What is expected:
Every line of the listing should be retyped exactly, but none of the pictures should be.

======== The input ========

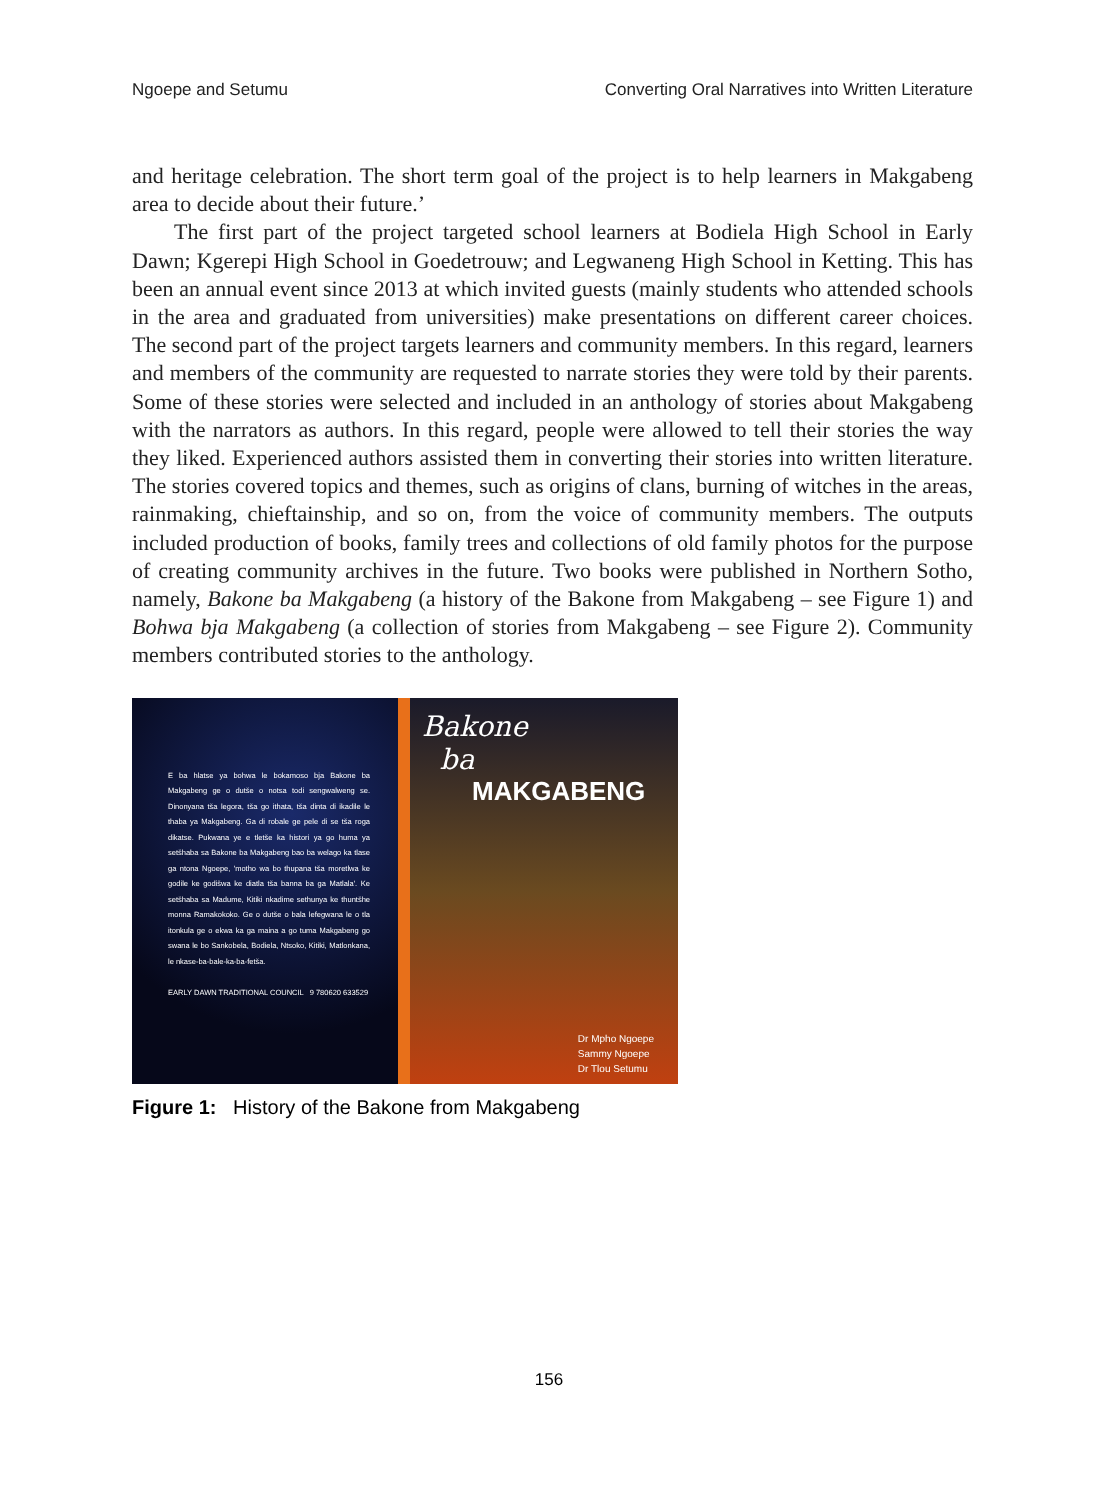Ngoepe and Setumu Converting Oral Narratives into Written Literature
and heritage celebration. The short term goal of the project is to help learners in Makgabeng area to decide about their future.’
The first part of the project targeted school learners at Bodiela High School in Early Dawn; Kgerepi High School in Goedetrouw; and Legwaneng High School in Ketting. This has been an annual event since 2013 at which invited guests (mainly students who attended schools in the area and graduated from universities) make presentations on different career choices. The second part of the project targets learners and community members. In this regard, learners and members of the community are requested to narrate stories they were told by their parents. Some of these stories were selected and included in an anthology of stories about Makgabeng with the narrators as authors. In this regard, people were allowed to tell their stories the way they liked. Experienced authors assisted them in converting their stories into written literature. The stories covered topics and themes, such as origins of clans, burning of witches in the areas, rainmaking, chieftainship, and so on, from the voice of community members. The outputs included production of books, family trees and collections of old family photos for the purpose of creating community archives in the future. Two books were published in Northern Sotho, namely, Bakone ba Makgabeng (a history of the Bakone from Makgabeng – see Figure 1) and Bohwa bja Makgabeng (a collection of stories from Makgabeng – see Figure 2). Community members contributed stories to the anthology.
E ba hlatse ya bohwa le bokamoso bja Bakone ba Makgabeng ge o dutše o notsa todi sengwalweng se. Dinonyana tša legora, tša go ithata, tša dinta di ikadile le thaba ya Makgabeng. Ga di robale ge pele di se tša roga dikatse. Pukwana ye e tletše ka histori ya go huma ya setšhaba sa Bakone ba Makgabeng bao ba welago ka tlase ga ntona Ngoepe, 'motho wa bo thupana tša moretlwa ke godile ke godišwa ke diatla tša banna ba ga Matlala'. Ke setšhaba sa Madume, Kitiki nkadime sethunya ke thuntšhe monna Ramakokoko. Ge o dutše o bala lefegwana le o tla itonkula ge o ekwa ka ga maina a go tuma Makgabeng go swana le bo Sankobela, Bodiela, Ntsoko, Kitiki, Matlonkana, le nkase-ba-bale-ka-ba-fetša.
EARLY DAWN TRADITIONAL COUNCIL 9 780620 633529
Bakone
ba
MAKGABENG
Dr Mpho Ngoepe
Sammy Ngoepe
Dr Tlou Setumu
Figure 1: History of the Bakone from Makgabeng
156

========

Output:
Ngoepe and Setumu Converting Oral Narratives into Written Literature
and heritage celebration. The short term goal of the project is to help learners in Makgabeng area to decide about their future.’
The first part of the project targeted school learners at Bodiela High School in Early Dawn; Kgerepi High School in Goedetrouw; and Legwaneng High School in Ketting. This has been an annual event since 2013 at which invited guests (mainly students who attended schools in the area and graduated from universities) make presentations on different career choices. The second part of the project targets learners and community members. In this regard, learners and members of the community are requested to narrate stories they were told by their parents. Some of these stories were selected and included in an anthology of stories about Makgabeng with the narrators as authors. In this regard, people were allowed to tell their stories the way they liked. Experienced authors assisted them in converting their stories into written literature. The stories covered topics and themes, such as origins of clans, burning of witches in the areas, rainmaking, chieftainship, and so on, from the voice of community members. The outputs included production of books, family trees and collections of old family photos for the purpose of creating community archives in the future. Two books were published in Northern Sotho, namely, Bakone ba Makgabeng (a history of the Bakone from Makgabeng – see Figure 1) and Bohwa bja Makgabeng (a collection of stories from Makgabeng – see Figure 2). Community members contributed stories to the anthology.
E ba hlatse ya bohwa le bokamoso bja Bakone ba Makgabeng ge o dutše o notsa todi sengwalweng se. Dinonyana tša legora, tša go ithata, tša dinta di ikadile le thaba ya Makgabeng. Ga di robale ge pele di se tša roga dikatse. Pukwana ye e tletše ka histori ya go huma ya setšhaba sa Bakone ba Makgabeng bao ba welago ka tlase ga ntona Ngoepe, 'motho wa bo thupana tša moretlwa ke godile ke godišwa ke diatla tša banna ba ga Matlala'. Ke setšhaba sa Madume, Kitiki nkadime sethunya ke thuntšhe monna Ramakokoko. Ge o dutše o bala lefegwana le o tla itonkula ge o ekwa ka ga maina a go tuma Makgabeng go swana le bo Sankobela, Bodiela, Ntsoko, Kitiki, Matlonkana, le nkase-ba-bale-ka-ba-fetša.
EARLY DAWN TRADITIONAL COUNCIL 9 780620 633529
Bakone
ba
MAKGABENG
Dr Mpho Ngoepe
Sammy Ngoepe
Dr Tlou Setumu
Figure 1: History of the Bakone from Makgabeng
156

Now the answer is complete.